I was grabbing lunch with my friend Alex A. at Kinkhead’s yesterday when he asked me what my achievements in 2006 and overall impression on the year were (Alex is the only one of my friend who still politely acts as if he thought I could handle a coherent conversation). I really felt like ordering a second bloody mary but did not as I have been courageously struggling to be a little more sober in the last two days after noticing that I gained 6 pounds in 2 months. So instead I faked a panic attack alright.
I don’t recall much of 2006 besides the fact that Dell recalled my computer battery and I did not return it which is a very weak form of suicide. Ok I am lying: I think it’s the first year I did not take any anti-depressant…. and I divorced in August. I actually thought about taking anti-depressant when I divorced but felt a little too lazy about finding a new psychiatrist after the old one died in a jetski accident in Palma de Majorque (he was really expensive too). I also did not do any hard drug as my dealer ended up in a federal jail. I quit Propecia and that was such a f***ing mistake. On the pills aspect, 2006 was a complete disaster basically.

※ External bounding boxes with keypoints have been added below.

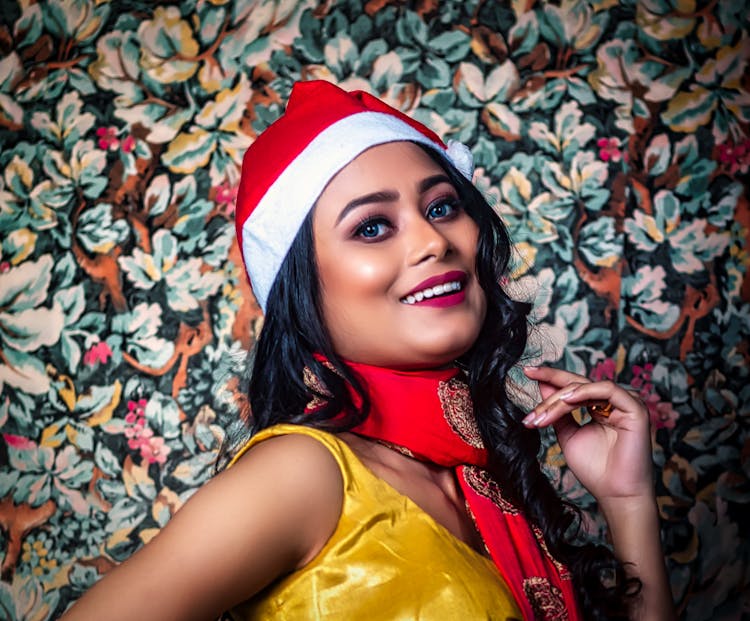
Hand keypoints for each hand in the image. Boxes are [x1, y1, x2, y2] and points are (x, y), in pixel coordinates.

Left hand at [522, 366, 653, 505]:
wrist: (615, 495)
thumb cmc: (595, 469)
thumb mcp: (568, 435)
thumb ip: (557, 412)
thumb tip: (542, 386)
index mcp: (601, 406)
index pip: (573, 386)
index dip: (551, 377)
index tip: (527, 372)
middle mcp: (614, 401)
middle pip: (577, 384)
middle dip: (550, 389)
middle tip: (531, 406)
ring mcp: (626, 403)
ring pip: (586, 387)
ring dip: (560, 399)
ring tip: (542, 415)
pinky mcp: (636, 409)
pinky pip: (607, 390)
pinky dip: (585, 392)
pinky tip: (567, 399)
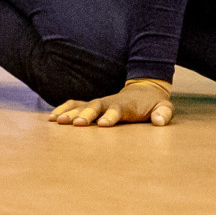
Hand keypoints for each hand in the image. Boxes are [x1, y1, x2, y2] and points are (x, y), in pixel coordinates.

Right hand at [48, 79, 173, 126]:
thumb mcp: (163, 108)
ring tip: (57, 121)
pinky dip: (63, 109)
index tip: (103, 124)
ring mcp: (99, 103)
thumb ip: (163, 114)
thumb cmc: (153, 104)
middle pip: (95, 106)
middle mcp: (109, 102)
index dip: (111, 116)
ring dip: (70, 113)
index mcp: (126, 105)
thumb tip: (158, 121)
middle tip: (77, 124)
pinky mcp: (91, 105)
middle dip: (86, 114)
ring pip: (82, 106)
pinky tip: (52, 118)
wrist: (144, 90)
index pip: (117, 109)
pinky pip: (75, 105)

In 2006, I got my first ipod and a computer. It’s also the year I started to panic about turning 30 in two years and not being able to hide the fact that I am completely lost behind the usual elusive twinkish cuteness which I anyway never really managed to pull. Someone even called me a “hairless troll freak” at a party but I ignored him. I also got a little anxious about the all dirty bomb rumor. Well that’s definitely not an achievement so forget that one. I went to see my family three times - twice with my ex - and then my mother came to torture me for a week so we could say I achieved something in the family front (NDLR: that does not qualify as an achievement either). My roommate dumped me for some divinity teacher. I resented it so much that I started hanging out with Mark H. I organized a WE by myself in London and one in Rome (but then I did not get laid in any of these places so…). Gosh this is depressing, vodka gimlet anybody ?
Have a good holiday. X.
Posted by: Max | Saturday, December 23, 2006 at 06:02 PM
You forgot to mention all the times you were convinced you had H5N.